_REQUIREMENT:_
Pick out every line of the items below that contains the word "volume", and copy each of those lines in full.

_MATERIAL PROVIDED:_
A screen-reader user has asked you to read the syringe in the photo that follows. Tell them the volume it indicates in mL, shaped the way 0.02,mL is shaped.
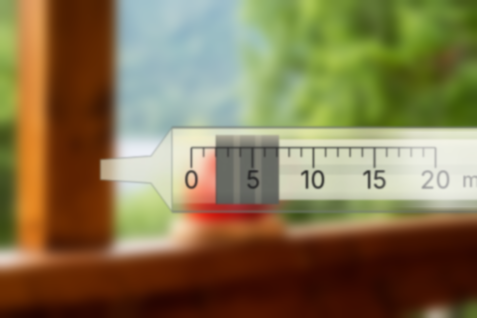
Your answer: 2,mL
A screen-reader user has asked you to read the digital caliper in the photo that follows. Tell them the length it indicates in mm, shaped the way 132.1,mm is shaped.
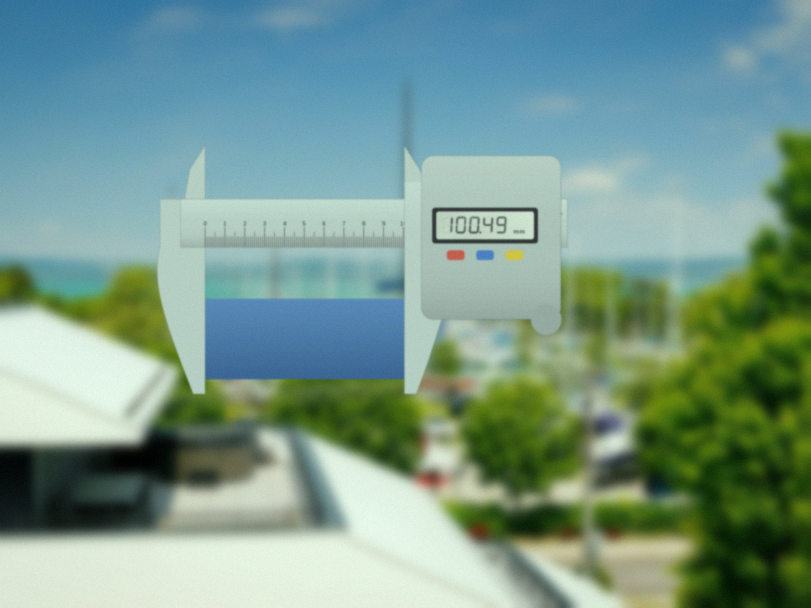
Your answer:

* * *

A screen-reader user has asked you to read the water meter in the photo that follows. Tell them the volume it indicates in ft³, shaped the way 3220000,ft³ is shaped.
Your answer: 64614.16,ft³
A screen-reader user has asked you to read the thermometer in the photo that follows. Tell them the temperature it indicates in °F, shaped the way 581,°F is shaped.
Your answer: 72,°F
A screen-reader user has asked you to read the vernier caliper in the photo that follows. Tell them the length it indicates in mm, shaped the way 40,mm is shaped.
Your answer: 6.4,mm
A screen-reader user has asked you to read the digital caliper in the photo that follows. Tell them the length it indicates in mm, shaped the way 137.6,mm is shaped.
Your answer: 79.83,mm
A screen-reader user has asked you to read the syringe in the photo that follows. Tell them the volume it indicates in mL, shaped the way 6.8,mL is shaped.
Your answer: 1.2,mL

_PROBLEM SOLUTION:_
A screen-reader user has asked you to read the syringe in the photo that follows. Tell them the volume it indicates in mL, shaped the way 0.02,mL is shaped.
A screen-reader user has asked you to read the water meter in the photo that follows. Tell them the volume it indicates in ft³, shaped the way 3220000,ft³ is shaped.
A screen-reader user has asked you to read the syringe in the photo that follows. Tell them the volume it indicates in mL, shaped the way 6.8,mL is shaped.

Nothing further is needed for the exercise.